Am J Med Genet A. 2004 May 1;126A(4):423-6. doi: 10.1002/ajmg.a.20610.
We report on a case of an interstitial duplication of 11q in a patient with developmental delay and in his moderately delayed mother. Partial trisomy 11q is well documented in the literature with most cases involving the distal region of the long arm of chromosome 11. In almost all cases, this trisomy is associated with monosomy of the second chromosome involved in the parental translocation. The most common, partial 11q and 22q trisomy syndrome, is observed in offspring of t(11;22)(q23;q11.2) carriers from a 3:1 tertiary trisomic malsegregation. We found only two previous reports of pure partial trisomy 11q in the literature. Comparison of the clinical findings of our patient and another single published report of duplication in the same segment of chromosome 11 suggests that the duplication of this region manifests mild phenotypic abnormalities.

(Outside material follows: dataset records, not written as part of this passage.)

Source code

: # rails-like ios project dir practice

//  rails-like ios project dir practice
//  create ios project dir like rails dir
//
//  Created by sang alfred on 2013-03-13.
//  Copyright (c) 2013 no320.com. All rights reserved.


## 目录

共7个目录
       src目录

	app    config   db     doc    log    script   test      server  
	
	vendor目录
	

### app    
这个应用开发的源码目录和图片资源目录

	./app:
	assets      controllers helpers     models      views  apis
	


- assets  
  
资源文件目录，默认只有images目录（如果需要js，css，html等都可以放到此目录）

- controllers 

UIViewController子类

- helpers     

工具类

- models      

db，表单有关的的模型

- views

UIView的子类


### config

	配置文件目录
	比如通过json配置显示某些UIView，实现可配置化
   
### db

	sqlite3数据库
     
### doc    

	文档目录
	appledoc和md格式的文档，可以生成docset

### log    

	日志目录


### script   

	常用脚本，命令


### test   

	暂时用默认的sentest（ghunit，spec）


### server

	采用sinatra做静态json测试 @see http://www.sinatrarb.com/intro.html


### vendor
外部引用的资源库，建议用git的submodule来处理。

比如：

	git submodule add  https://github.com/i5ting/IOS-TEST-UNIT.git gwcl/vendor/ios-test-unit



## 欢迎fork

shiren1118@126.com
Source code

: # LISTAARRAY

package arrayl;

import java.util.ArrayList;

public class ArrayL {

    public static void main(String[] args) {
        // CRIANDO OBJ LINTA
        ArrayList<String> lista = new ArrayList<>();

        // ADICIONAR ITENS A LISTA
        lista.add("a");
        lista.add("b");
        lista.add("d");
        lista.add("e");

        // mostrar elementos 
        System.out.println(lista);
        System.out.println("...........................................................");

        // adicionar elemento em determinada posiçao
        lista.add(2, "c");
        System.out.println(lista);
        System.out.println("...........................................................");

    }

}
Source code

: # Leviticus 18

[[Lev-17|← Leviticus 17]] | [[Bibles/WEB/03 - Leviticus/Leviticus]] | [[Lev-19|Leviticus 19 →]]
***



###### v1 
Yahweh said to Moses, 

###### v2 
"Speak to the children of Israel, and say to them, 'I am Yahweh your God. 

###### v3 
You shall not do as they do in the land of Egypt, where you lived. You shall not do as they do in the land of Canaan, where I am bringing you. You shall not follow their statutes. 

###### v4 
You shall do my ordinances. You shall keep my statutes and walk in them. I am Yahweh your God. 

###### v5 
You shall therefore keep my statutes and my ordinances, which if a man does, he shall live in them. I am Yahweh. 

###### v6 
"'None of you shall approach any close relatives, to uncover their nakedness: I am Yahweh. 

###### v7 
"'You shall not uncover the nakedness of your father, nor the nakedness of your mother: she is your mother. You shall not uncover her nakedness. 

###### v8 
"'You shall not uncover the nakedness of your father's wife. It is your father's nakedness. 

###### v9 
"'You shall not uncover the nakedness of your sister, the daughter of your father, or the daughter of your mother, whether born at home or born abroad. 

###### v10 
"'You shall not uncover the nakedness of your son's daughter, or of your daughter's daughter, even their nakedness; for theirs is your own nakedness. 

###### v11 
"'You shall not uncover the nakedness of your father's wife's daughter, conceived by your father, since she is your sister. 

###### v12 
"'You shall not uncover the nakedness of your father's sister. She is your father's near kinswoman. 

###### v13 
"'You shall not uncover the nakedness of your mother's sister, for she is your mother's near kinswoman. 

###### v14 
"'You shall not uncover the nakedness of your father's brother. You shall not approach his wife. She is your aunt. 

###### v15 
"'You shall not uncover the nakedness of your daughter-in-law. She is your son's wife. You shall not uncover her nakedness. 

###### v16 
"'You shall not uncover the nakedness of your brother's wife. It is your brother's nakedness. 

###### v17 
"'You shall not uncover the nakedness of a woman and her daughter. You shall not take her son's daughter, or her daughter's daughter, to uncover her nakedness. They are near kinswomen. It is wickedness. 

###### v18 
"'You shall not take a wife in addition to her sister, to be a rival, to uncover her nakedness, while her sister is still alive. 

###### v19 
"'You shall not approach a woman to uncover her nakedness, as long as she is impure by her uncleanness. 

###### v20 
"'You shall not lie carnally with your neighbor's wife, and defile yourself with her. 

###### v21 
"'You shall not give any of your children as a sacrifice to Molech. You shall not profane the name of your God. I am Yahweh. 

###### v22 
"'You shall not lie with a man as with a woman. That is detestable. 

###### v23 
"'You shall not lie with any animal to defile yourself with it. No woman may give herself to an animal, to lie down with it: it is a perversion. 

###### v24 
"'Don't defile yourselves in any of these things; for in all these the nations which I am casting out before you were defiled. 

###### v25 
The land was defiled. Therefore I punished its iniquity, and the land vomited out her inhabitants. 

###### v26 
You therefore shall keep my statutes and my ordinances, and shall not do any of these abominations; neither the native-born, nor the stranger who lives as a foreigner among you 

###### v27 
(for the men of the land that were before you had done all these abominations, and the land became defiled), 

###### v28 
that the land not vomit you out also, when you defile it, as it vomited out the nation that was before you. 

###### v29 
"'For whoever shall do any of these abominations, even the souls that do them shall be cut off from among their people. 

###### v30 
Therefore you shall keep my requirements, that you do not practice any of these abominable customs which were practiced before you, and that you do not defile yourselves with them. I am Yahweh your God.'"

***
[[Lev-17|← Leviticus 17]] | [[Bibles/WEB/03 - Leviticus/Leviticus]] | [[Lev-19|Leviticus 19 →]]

我们报告了一例患有发育迟缓的患者及其中度发育迟缓的母亲存在11q间质重复的病例。文献中对部分11q三体有充分记载,大多数病例涉及11号染色体长臂的远端区域。几乎在所有病例中,这种三体都与亲本易位中涉及的第二条染色体单体相关。最常见的部分11q和22q三体综合征,是在t(11;22)(q23;q11.2)携带者的后代中通过3:1的三级三体性错误分离观察到的。我们在文献中仅发现两篇关于纯部分11q三体的先前报道。对我们患者的临床发现与另一篇关于11号染色体同一区段重复的单一已发表报告进行比较,表明该区域的重复表现出轻度的表型异常。